For one, the tenant profile mix has been heading towards more big-format activity-based retail concepts; operators in these categories aren’t prime candidates for high rentals.

Moreover, the onslaught on brick-and-mortar stores from e-commerce/online retailing has not abated. The labour crunch also continues to plague retailers here.

Shopper dollars also continue to leak overseas, given the penchant of Singaporeans for shopping overseas. There is also fear in some quarters that retail spending by tourists in Singapore may take a hit from the alignment of luxury goods prices in China to global standards.

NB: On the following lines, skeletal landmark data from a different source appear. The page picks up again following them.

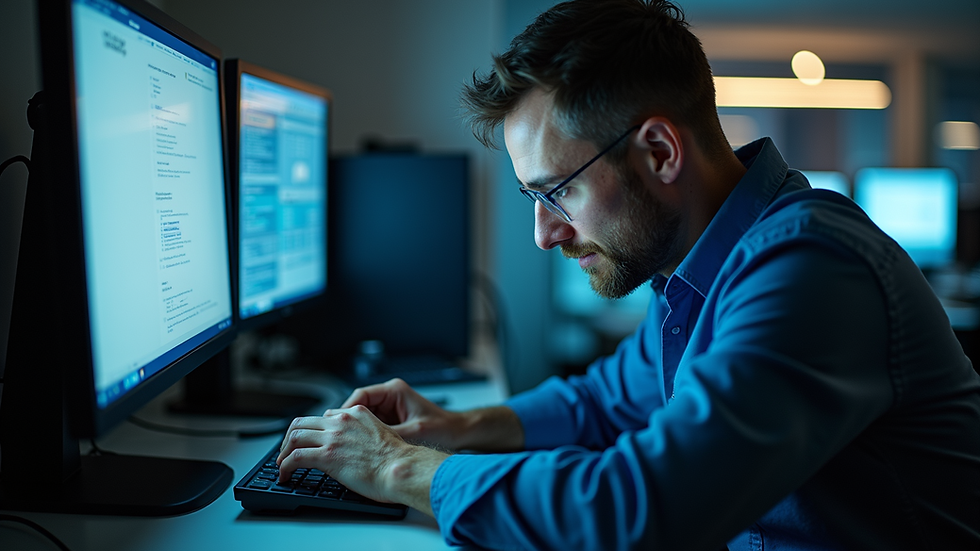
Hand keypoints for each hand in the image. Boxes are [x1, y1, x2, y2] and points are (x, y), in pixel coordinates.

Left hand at [276, 405, 444, 508]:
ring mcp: (333, 437)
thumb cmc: (397, 459)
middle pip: (302, 422)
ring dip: (283, 452)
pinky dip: (285, 466)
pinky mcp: (326, 455)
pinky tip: (285, 474)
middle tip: (287, 452)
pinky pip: (295, 457)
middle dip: (290, 438)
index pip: (323, 416)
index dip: (311, 430)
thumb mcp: (381, 433)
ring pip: (294, 437)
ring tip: (282, 465)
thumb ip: (363, 433)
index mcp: (356, 413)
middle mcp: (341, 420)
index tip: (308, 442)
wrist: (401, 468)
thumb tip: (355, 445)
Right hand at [341, 378, 465, 449]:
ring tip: (347, 446)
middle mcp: (389, 396)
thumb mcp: (413, 432)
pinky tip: (361, 449)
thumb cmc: (443, 428)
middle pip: (357, 407)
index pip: (360, 396)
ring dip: (356, 431)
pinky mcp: (391, 421)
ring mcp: (389, 409)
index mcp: (394, 391)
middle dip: (348, 423)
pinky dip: (365, 437)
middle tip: (337, 439)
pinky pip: (371, 427)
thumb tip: (365, 443)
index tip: (336, 426)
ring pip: (362, 418)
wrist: (458, 434)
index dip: (346, 411)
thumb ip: (388, 435)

As for the resident population here, it would not be an exaggeration to say that other than necessity shopping at supermarkets, and unless there are extremely attractive sales promotions, most folks visit malls to eat, window shop or catch up with friends.

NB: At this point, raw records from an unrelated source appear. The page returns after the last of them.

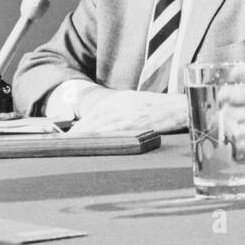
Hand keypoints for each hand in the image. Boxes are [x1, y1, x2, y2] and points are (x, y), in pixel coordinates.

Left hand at [70, 90, 186, 134]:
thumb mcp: (139, 105)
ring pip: (101, 124)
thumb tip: (109, 126)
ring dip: (85, 134)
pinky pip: (115, 130)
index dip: (80, 125)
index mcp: (121, 100)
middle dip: (78, 131)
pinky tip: (93, 143)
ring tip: (71, 144)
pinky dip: (102, 136)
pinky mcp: (137, 122)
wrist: (181, 107)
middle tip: (62, 142)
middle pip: (94, 118)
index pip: (96, 113)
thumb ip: (123, 114)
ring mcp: (129, 113)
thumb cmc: (163, 109)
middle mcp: (122, 104)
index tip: (68, 135)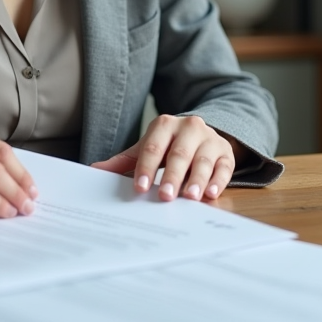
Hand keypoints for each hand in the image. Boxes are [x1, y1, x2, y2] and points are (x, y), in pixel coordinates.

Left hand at [90, 114, 237, 201]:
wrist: (201, 135)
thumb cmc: (169, 145)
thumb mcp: (147, 149)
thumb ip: (124, 161)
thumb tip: (94, 170)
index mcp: (165, 125)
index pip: (153, 147)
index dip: (146, 168)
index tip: (139, 187)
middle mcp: (189, 128)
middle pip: (179, 154)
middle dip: (172, 176)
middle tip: (165, 196)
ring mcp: (210, 140)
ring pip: (203, 160)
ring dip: (197, 179)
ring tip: (190, 197)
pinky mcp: (226, 153)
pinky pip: (224, 167)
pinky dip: (218, 181)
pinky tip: (210, 193)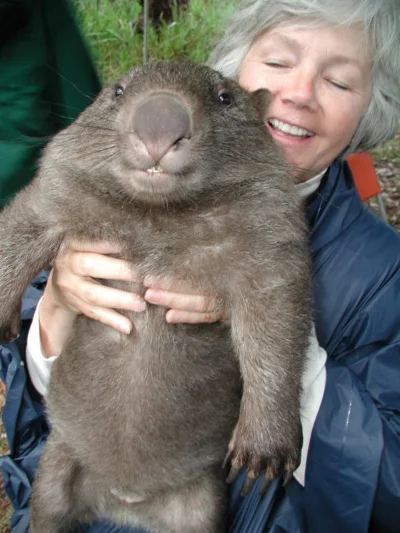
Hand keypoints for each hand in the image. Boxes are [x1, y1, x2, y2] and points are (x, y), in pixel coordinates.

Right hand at [39, 239, 224, 355]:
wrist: (60, 282)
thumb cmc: (86, 256)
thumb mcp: (89, 245)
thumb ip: (107, 241)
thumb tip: (143, 236)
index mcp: (72, 243)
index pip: (89, 240)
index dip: (107, 243)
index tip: (131, 245)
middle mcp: (67, 263)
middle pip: (90, 265)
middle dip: (119, 271)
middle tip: (144, 277)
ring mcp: (69, 286)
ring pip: (93, 294)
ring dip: (119, 300)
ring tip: (141, 305)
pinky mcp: (75, 304)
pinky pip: (93, 313)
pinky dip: (112, 320)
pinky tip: (128, 327)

In such a climate, retailers here would be hard put to stomach any sizeable rental hikes.

Prime retail malls in Singapore – whether in the Orchard Road strip or in the suburbs – are mostly held by strong landlords or real estate investment trusts (Reits), and the balance of power tends to be in their favour. In the pursuit of higher returns to shareholders, these landlords would have reason to find some cheer in the latest URA data. But the retailing scene remains tough, and landlords will have to balance their bottomlines with ensuring their tenants can first survive.